- _Exercise aim_:
A word-for-word transcription of every record is needed.

+++ Data to process +++

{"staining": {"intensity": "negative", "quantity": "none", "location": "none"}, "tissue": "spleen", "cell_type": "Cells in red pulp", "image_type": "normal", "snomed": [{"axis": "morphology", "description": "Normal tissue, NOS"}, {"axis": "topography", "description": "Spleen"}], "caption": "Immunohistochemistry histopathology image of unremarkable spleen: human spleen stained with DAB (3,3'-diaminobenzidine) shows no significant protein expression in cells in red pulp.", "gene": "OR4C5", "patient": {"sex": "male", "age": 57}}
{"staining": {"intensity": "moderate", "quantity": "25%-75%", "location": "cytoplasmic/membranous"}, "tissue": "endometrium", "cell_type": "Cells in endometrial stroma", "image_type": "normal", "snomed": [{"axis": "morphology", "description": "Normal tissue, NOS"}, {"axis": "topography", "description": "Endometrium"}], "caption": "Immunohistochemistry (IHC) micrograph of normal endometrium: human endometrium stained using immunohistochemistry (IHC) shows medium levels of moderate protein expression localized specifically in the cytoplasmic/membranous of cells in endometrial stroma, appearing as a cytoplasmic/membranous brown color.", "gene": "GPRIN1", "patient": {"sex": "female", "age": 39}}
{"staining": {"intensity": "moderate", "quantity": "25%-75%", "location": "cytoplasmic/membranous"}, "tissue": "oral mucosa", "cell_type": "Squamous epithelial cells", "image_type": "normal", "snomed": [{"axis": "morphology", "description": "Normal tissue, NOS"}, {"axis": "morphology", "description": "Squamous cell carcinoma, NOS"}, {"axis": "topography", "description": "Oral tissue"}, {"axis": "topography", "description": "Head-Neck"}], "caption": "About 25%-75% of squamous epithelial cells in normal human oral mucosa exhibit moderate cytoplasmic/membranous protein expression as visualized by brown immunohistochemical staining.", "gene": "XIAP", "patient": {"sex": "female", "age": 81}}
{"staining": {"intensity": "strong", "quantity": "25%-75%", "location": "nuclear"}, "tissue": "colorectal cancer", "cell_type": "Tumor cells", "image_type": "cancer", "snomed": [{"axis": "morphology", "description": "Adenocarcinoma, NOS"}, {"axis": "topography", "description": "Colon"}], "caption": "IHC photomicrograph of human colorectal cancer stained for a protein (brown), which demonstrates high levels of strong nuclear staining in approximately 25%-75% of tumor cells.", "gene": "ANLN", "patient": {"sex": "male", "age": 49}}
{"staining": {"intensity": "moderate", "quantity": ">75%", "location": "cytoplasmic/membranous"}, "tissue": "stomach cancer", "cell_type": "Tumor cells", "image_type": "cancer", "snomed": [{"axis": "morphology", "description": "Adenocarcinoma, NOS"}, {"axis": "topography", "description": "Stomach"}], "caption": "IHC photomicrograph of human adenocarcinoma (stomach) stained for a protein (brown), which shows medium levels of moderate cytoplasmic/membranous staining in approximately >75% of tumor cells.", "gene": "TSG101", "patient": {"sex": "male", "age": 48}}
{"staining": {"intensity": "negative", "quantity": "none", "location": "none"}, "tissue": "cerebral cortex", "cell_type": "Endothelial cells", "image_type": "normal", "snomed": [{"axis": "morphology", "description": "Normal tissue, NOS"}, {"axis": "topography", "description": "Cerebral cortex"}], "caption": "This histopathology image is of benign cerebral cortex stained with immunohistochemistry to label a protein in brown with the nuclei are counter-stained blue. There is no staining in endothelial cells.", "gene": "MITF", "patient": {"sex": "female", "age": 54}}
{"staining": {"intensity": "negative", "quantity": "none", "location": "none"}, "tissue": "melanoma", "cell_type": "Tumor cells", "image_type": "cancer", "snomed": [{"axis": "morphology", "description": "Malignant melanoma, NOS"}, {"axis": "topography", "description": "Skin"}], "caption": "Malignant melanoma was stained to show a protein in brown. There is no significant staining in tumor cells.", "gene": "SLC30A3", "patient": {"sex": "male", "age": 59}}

+++

- _Written response_:
{"staining": {"intensity": "negative", "quantity": "none", "location": "none"}, "tissue": "spleen", "cell_type": "Cells in red pulp", "image_type": "normal", "snomed": [{"axis": "morphology", "description": "Normal tissue, NOS"}, {"axis": "topography", "description": "Spleen"}], "caption": "Immunohistochemistry histopathology image of unremarkable spleen: human spleen stained with DAB (3,3'-diaminobenzidine) shows no significant protein expression in cells in red pulp.", "gene": "OR4C5", "patient": {"sex": "male", "age": 57}}
{"staining": {"intensity": "moderate", "quantity": "25%-75%", "location": "cytoplasmic/membranous"}, "tissue": "endometrium", "cell_type": "Cells in endometrial stroma", "image_type": "normal", "snomed": [{"axis": "morphology", "description": "Normal tissue, NOS"}, {"axis": "topography", "description": "Endometrium"}], "caption": "Immunohistochemistry (IHC) micrograph of normal endometrium: human endometrium stained using immunohistochemistry (IHC) shows medium levels of moderate protein expression localized specifically in the cytoplasmic/membranous of cells in endometrial stroma, appearing as a cytoplasmic/membranous brown color.", "gene": "GPRIN1", "patient": {"sex": "female", "age": 39}}
{"staining": {"intensity": "moderate", "quantity": "25%-75%", "location": "cytoplasmic/membranous"}, "tissue": "oral mucosa", "cell_type": "Squamous epithelial cells", "image_type": "normal", "snomed": [{"axis": "morphology", "description": "Normal tissue, NOS"}, {"axis": "morphology", "description": "Squamous cell carcinoma, NOS"}, {"axis": "topography", "description": "Oral tissue"}, {"axis": "topography", "description": "Head-Neck"}], "caption": "About 25%-75% of squamous epithelial cells in normal human oral mucosa exhibit moderate cytoplasmic/membranous protein expression as visualized by brown immunohistochemical staining.", "gene": "XIAP", "patient": {"sex": "female", "age": 81}}
{"staining": {"intensity": "strong", "quantity": "25%-75%", "location": "nuclear"}, "tissue": "colorectal cancer", "cell_type": "Tumor cells", "image_type": "cancer", "snomed": [{"axis": "morphology", "description": "Adenocarcinoma, NOS"}, {"axis": "topography", "description": "Colon"}], "caption": "IHC photomicrograph of human colorectal cancer stained for a protein (brown), which demonstrates high levels of strong nuclear staining in approximately 25%-75% of tumor cells.", "gene": "ANLN", "patient": {"sex": "male", "age": 49}}
{"staining": {"intensity": "moderate", "quantity": ">75%", "location": "cytoplasmic/membranous"}, "tissue": "stomach cancer", "cell_type": "Tumor cells", "image_type": "cancer", "snomed": [{"axis": "morphology", "description": "Adenocarcinoma, NOS"}, {"axis": "topography", "description": "Stomach"}], "caption": "IHC photomicrograph of human adenocarcinoma (stomach) stained for a protein (brown), which shows medium levels of moderate cytoplasmic/membranous staining in approximately >75% of tumor cells.", "gene": "TSG101", "patient": {"sex": "male", "age": 48}}
{"staining": {"intensity": "negative", "quantity": "none", "location": "none"}, "tissue": "cerebral cortex", "cell_type": "Endothelial cells", "image_type": "normal", "snomed": [{"axis": "morphology", "description": "Normal tissue, NOS"}, {"axis": "topography", "description": "Cerebral cortex"}], "caption": "This histopathology image is of benign cerebral cortex stained with immunohistochemistry to label a protein in brown with the nuclei are counter-stained blue. There is no staining in endothelial cells.", "gene": "MITF", "patient": {"sex": "female", "age": 54}}
{"staining": {"intensity": "negative", "quantity": "none", "location": "none"}, "tissue": "melanoma", "cell_type": "Tumor cells", "image_type": "cancer", "snomed": [{"axis": "morphology", "description": "Malignant melanoma, NOS"}, {"axis": "topography", "description": "Skin"}], "caption": "Malignant melanoma was stained to show a protein in brown. There is no significant staining in tumor cells.", "gene": "SLC30A3", "patient": {"sex": "male", "age": 59}}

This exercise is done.